Jelasnya, akibat dari operasi-operasi militer tersebut  terjadi berbagai pelanggaran HAM, yakni berunjuk pada penangkapan, penahanan, pembunuhan, manipulasi hak kemerdekaan rakyat dan Bangsa Papua Barat, pelecehan seksual, pelecehan kebudayaan, rasialis dan diskriminasi serta sebagainya, sejak dari antara Tahun 1961-1969 dalam kurun waktu 8 Tahun dan kejahatan kemanusian terus terjadi hingga dekade saat ini. Lebih ironis lagi, tanggal 7 April 1967 Kontrak Karya Pertama PT. Freeport McMoran, perusahaan tambang milik Negara Imperialis Amerika dan sekutu-nya, ditandatangani oleh pemerintahan rezim Soeharto. Yang mana klaim atas wilayah Papua Barat sudah dilakukan oleh Pemerintah Kolonial Indonesia 2 Tahun sebelum PEPERA dilakukan tanpa keterlibatan rakyat Asli Papua Barat. Sehingga sudah dapat dipastikan dari penjajahan itu, bagaimanapun cara-nya dan apapun alasan-nya Papua Barat harus masuk dalam kekuasaan Pemerintah Kolonialisme Indonesia. Tepat 14 Juli – 2 Agustus 1969, PEPERA dilakukan secara "Musyawarah" dengan cara Indonesia sendiri. Dari 809.337 orang Papua Barat yang memiliki hak, hanya diwakili 1025 orang yang sebelumnya sudah dikarantina dan cuma 175 orang yang memberikan pendapat. Musyawarah untuk Mufakat melegitimasi Indonesia untuk melaksanakan PEPERA yang tidak demokratis, penuh teror, intimidasi dan manipulasi serta adanya pelanggaran HAM berat yang terjadi secara sistematis.  Sehingga itulah, Praktek kolonialisme, imperialisme dan militerisme kemudian diterapkan oleh Pemerintah Indonesia hingga saat ini untuk meredam aspirasi perjuangan kemerdekaan Rakyat Papua Barat. Dimana Militer menjadi antek-antek yang paling reaksioner selama proses awal penjajahan hingga saat ini.

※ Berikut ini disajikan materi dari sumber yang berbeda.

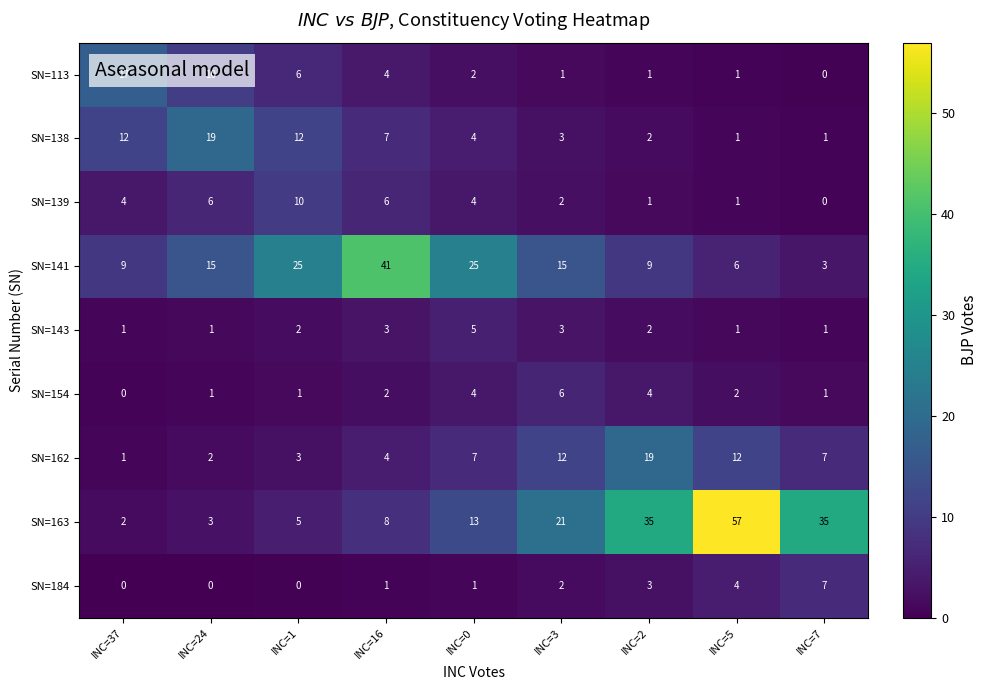

True or false: SN=139 has a value of 10 at INC=1.

True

“Itu terlihat ketika Indonesia mengizinkan PT. Freeport mengeruk emas gunung Nemangkawi, Papua saat dua tahun sebelum Pepera dilaksanakan.” Jelasnya.

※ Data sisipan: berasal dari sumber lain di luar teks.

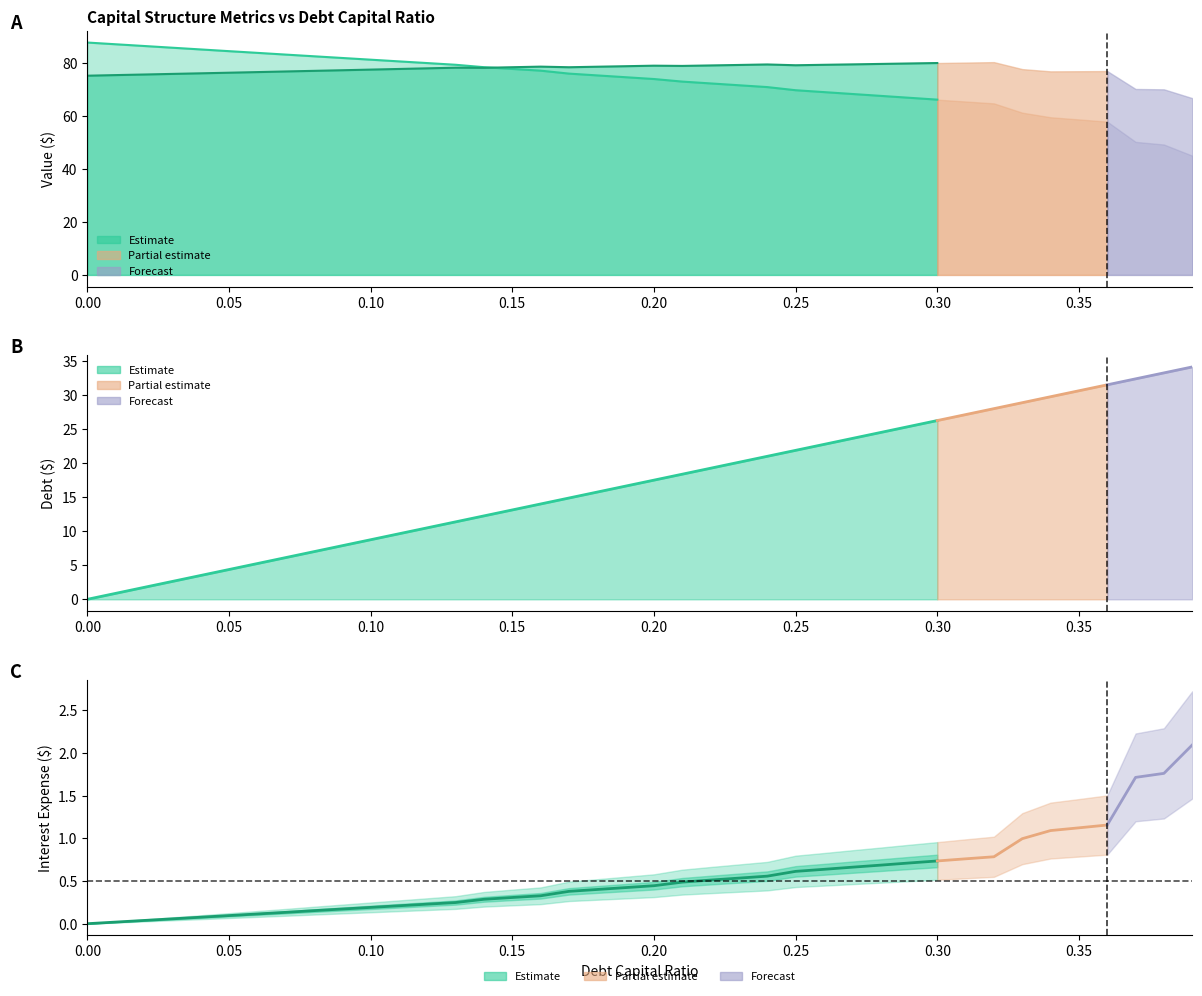

Count the number of categories in the chart.

40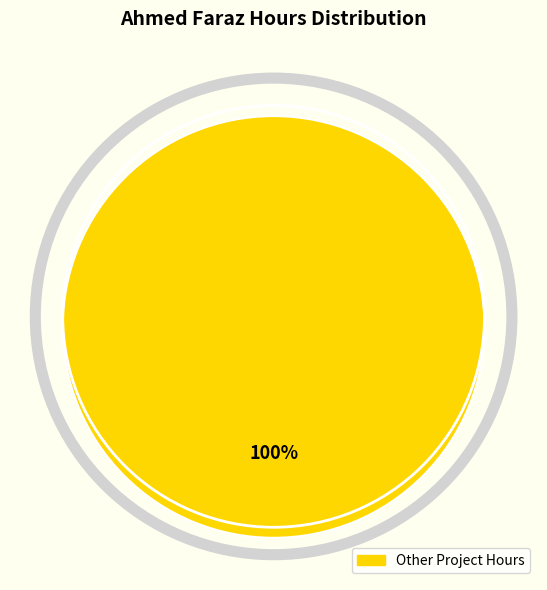

How many segments does this pie chart have?

1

Berdasarkan fakta sejarah tersebut, AMP Ambon nyatakan sikap kepada Pemerintah Indonesia dan PBB untuk segera:
1. Berikan Kebebasan dan Hak Menentukan Nasib Sendiri Sebagai Solusi Demokratis Bagi Bangsa Rakyat Papua.

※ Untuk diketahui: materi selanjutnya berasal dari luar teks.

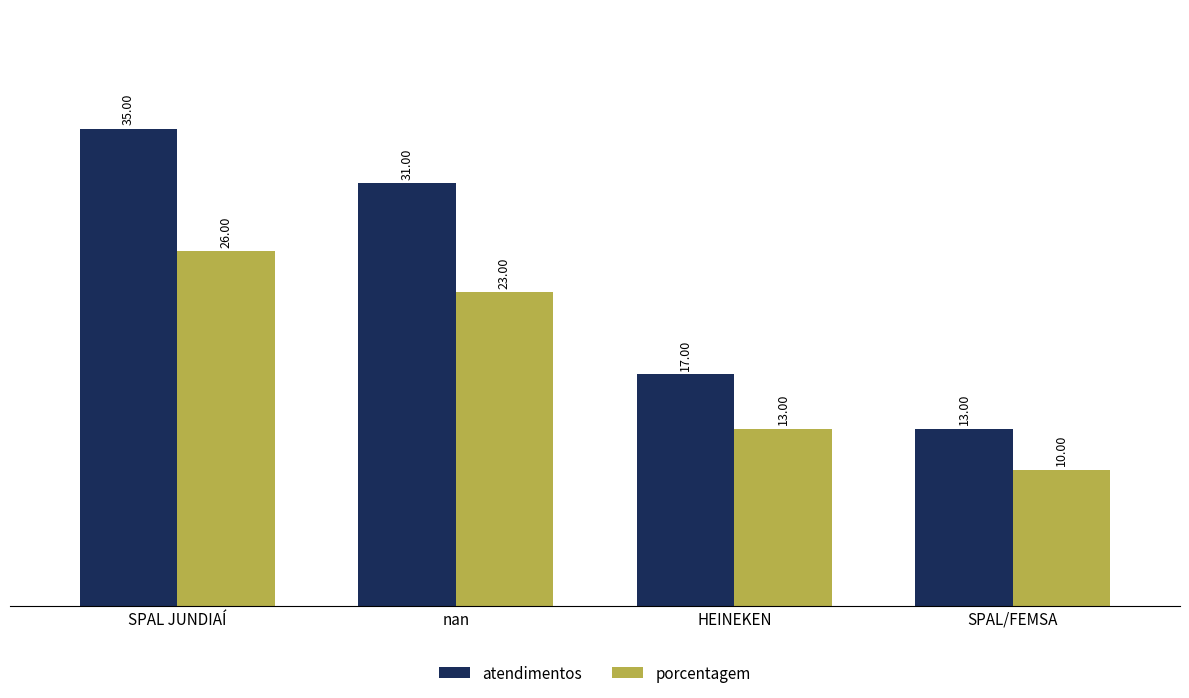

What are all the series names shown in the legend?

atendimentos, porcentagem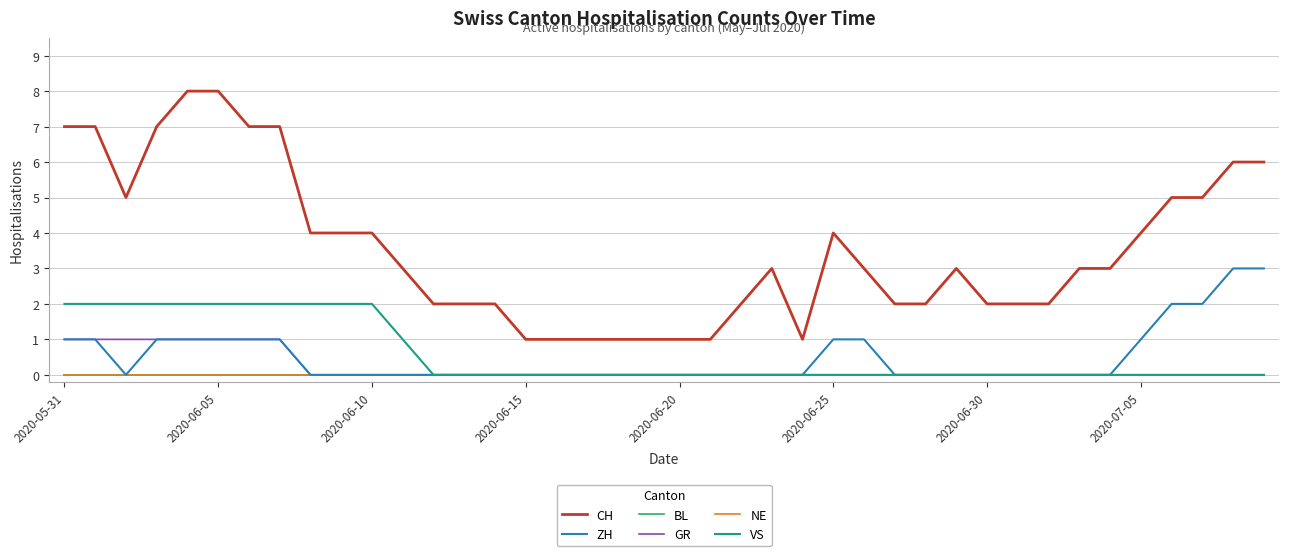

Does the chart have visible grid lines?

Yes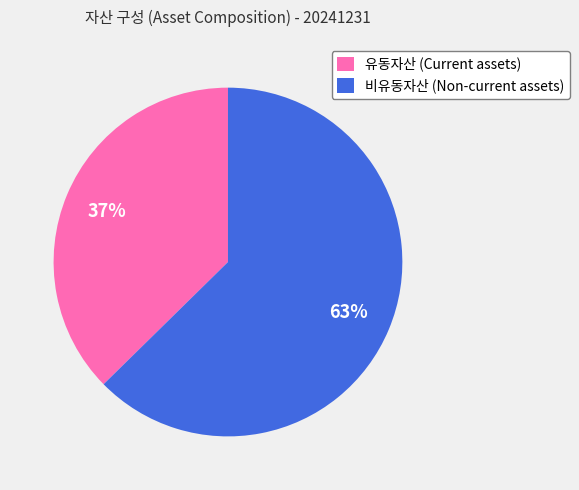

Rank the categories by value from lowest to highest.

유동자산 (Current assets), 비유동자산 (Non-current assets)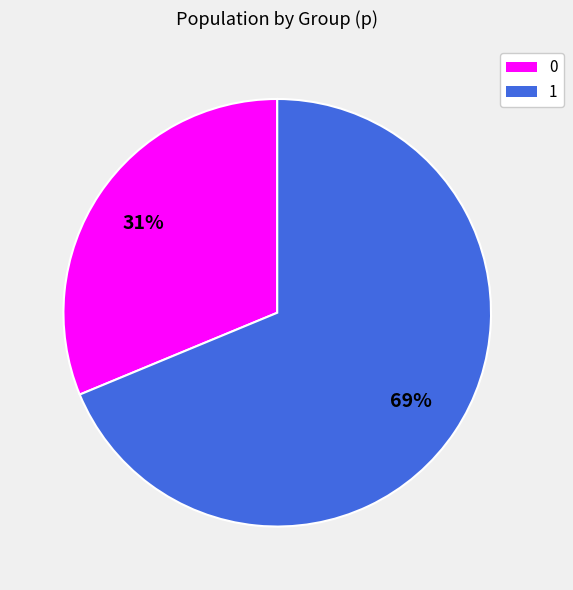

How many segments does this pie chart have?

2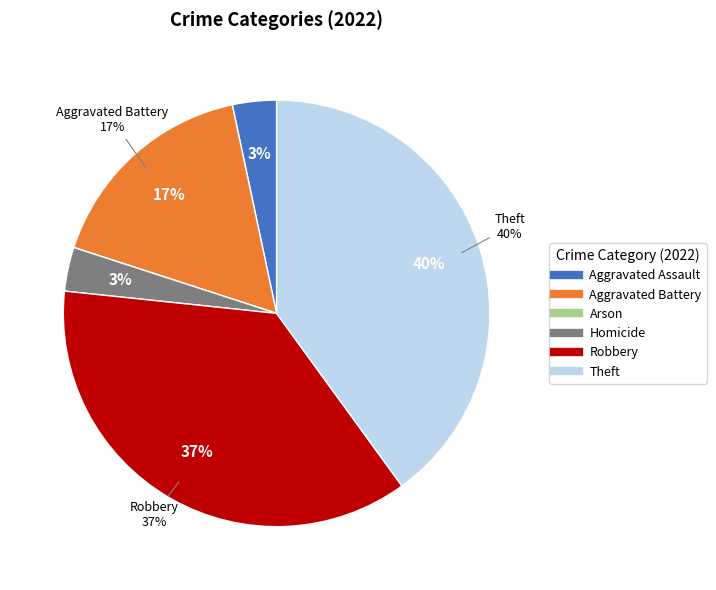

What percentage is the Aggravated Battery slice, to the nearest percent?

17%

2. Berikan ruang demokrasi dan akses bagi Jurnalis dan media Internasional dan Nasional di Papua Barat.
3. PBB Harus Bertanggung Jawab Untuk Meluruskan Sejarah Pepera dan Proses Aneksasi West Papua Ke Indonesia.
4. PBB Harus Membuat Resolusi Untuk Mengembalikan Kemerdekaan Bangsa Papua Barat Yang Telah Merdeka, ! Desember 1961 Sesuai Dengan Hukum Internasional.
5. Menarik Militer Indonesia (TNI-Polri) Organik dan Non Organik dari Seluruh Tanah Papua untuk Menghentikan Segala Bentuk Kejahatan Terhadap Kemanusiaan Oleh Negara Indonesia Terhadap Rakyat Papua Barat.
6. Menutup dan Menghentikan Aktivitas Eksploitasi Semua Perusahaan Multi National Corporation (MNC) milik Negara-Negara Imperialis; Freeport, BP, LNG Tangguh, Medco, Corindo dan lain-lain dari Seluruh Tanah Papua.
7. Negara Indonesia dan PBB Bertanggung Jawab atas Kejahatan Kemanusian Di Papua Barat dan Segara Menangkap dan Mengadili Aktor Kejahatan Kemanusian.
8. Hentikan Kriminalisasi dan Diskriminasi terhadap Mahasiswa dan Rakyat Papua Barat
9. Berikan kebebasan berkumpul, berserikat, berekpresi, dan menyampai kan pendapat yang merupakan hak setiap manusia tanpa kecuali kepada Mahasiswa dan Rakyat West Papua.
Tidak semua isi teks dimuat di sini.